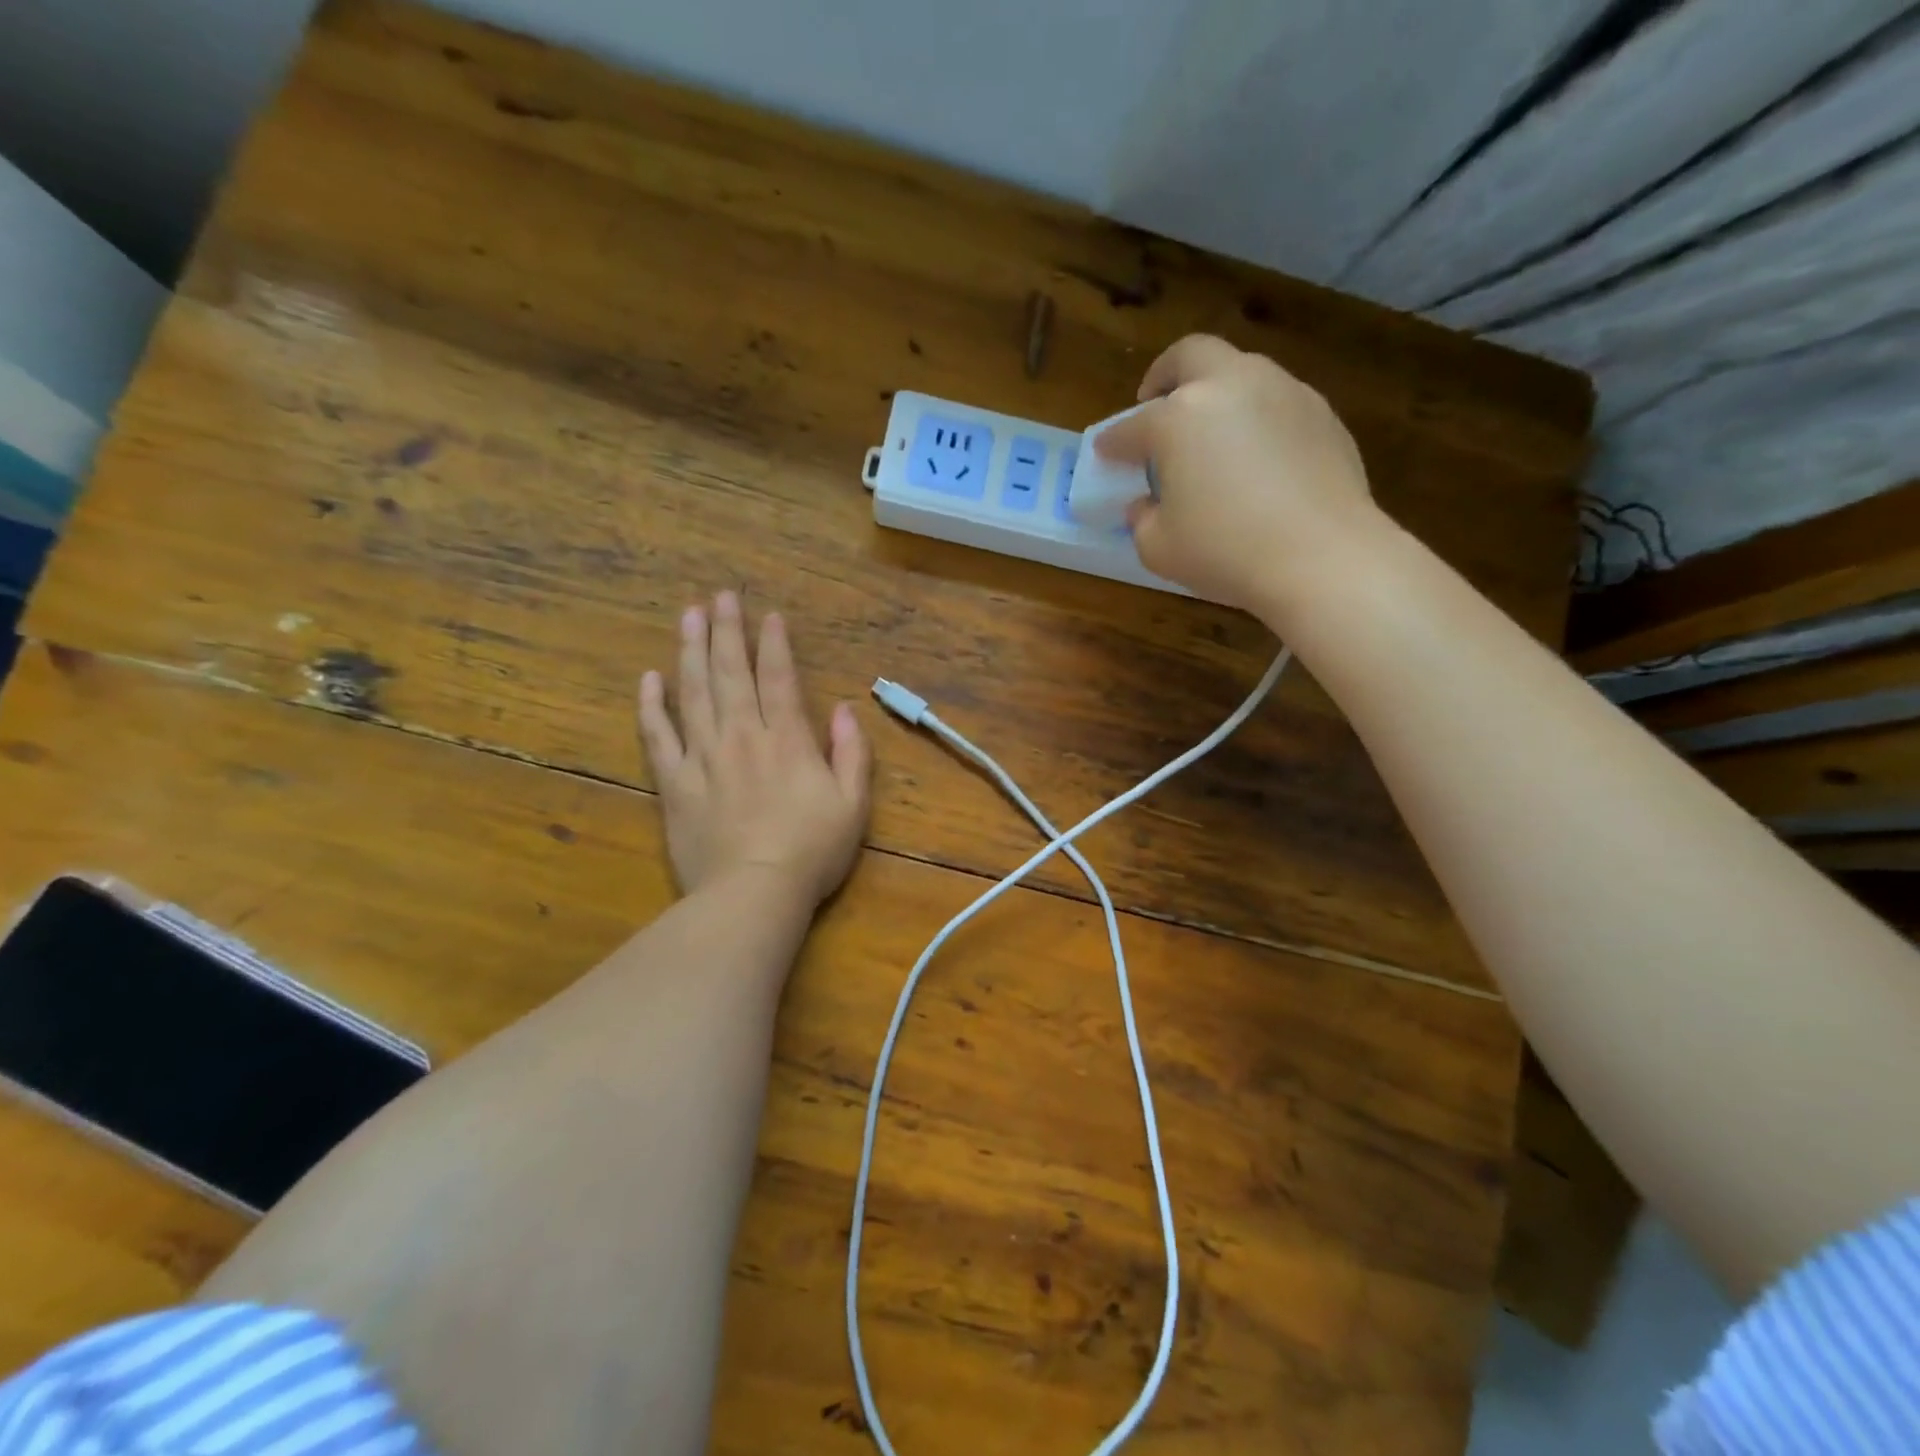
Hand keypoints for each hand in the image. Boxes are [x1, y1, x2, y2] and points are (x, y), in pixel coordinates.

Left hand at [638, 592, 870, 906]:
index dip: (774, 643)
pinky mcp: (674, 783)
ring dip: (691, 651)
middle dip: (727, 630)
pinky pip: (658, 737)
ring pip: (693, 693)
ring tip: (688, 616)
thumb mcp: (853, 805)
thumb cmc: (811, 852)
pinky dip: (652, 706)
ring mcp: (703, 758)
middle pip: (731, 673)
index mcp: (787, 740)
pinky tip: (649, 679)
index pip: (779, 678)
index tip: (769, 614)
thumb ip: (852, 754)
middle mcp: (743, 736)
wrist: (753, 894)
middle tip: (720, 596)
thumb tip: (845, 711)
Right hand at [1094, 334, 1385, 621]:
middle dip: (1165, 375)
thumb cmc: (1225, 552)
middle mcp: (1229, 387)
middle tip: (1156, 403)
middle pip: (1190, 356)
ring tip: (1211, 433)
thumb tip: (1147, 503)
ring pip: (1240, 371)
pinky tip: (1256, 456)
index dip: (1113, 442)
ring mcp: (1282, 392)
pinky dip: (1255, 417)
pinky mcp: (1321, 412)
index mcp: (1178, 417)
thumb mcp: (1159, 548)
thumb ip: (1142, 519)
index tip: (1105, 452)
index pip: (1131, 427)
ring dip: (1216, 392)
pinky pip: (1276, 401)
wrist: (1322, 557)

━━━━━━━━━━━━━━━━

_Problem to solve_: Write the listing above out again word for word, excluding all images.

_Output below_:
Hand keypoints for each hand in the image. Boxes are [x1, y1, x2, y2] and points are (x, y), in pixel coordinates.

Left hand at [638, 592, 870, 906]:
index dip: (774, 643)
pinky mcp: (674, 783)
ring dip: (691, 651)
middle dip: (727, 630)
pinky pip: (658, 737)
ring pip: (693, 693)
ring tip: (688, 616)
thumb mcp: (853, 805)
thumb cmc: (811, 852)
pinky dip: (652, 706)
ring mcp: (703, 758)
middle pip: (731, 673)
index mcp: (787, 740)
pinky tip: (649, 679)
index pip: (779, 678)
index tip: (769, 614)
thumb ip: (852, 754)
middle mcp: (743, 736)
wrist: (753, 894)
middle tip: (720, 596)
thumb tip: (845, 711)
Right hand at [1094, 334, 1385, 621]:
middle dip: (1165, 375)
thumb cmc: (1225, 552)
middle mcp: (1229, 387)
middle tip: (1156, 403)
middle pip: (1190, 356)
ring tip: (1211, 433)
thumb tip: (1147, 503)
ring pip: (1240, 371)
pinky tip: (1256, 456)
index dip: (1113, 442)
ring mcp: (1282, 392)
pinky dip: (1255, 417)
pinky mcp: (1321, 412)
index mcp: (1178, 417)
thumb mcp: (1159, 548)
thumb ip: (1142, 519)
index tip: (1105, 452)
index pip: (1131, 427)
ring dip: (1216, 392)
pinky pip: (1276, 401)
wrist: (1322, 557)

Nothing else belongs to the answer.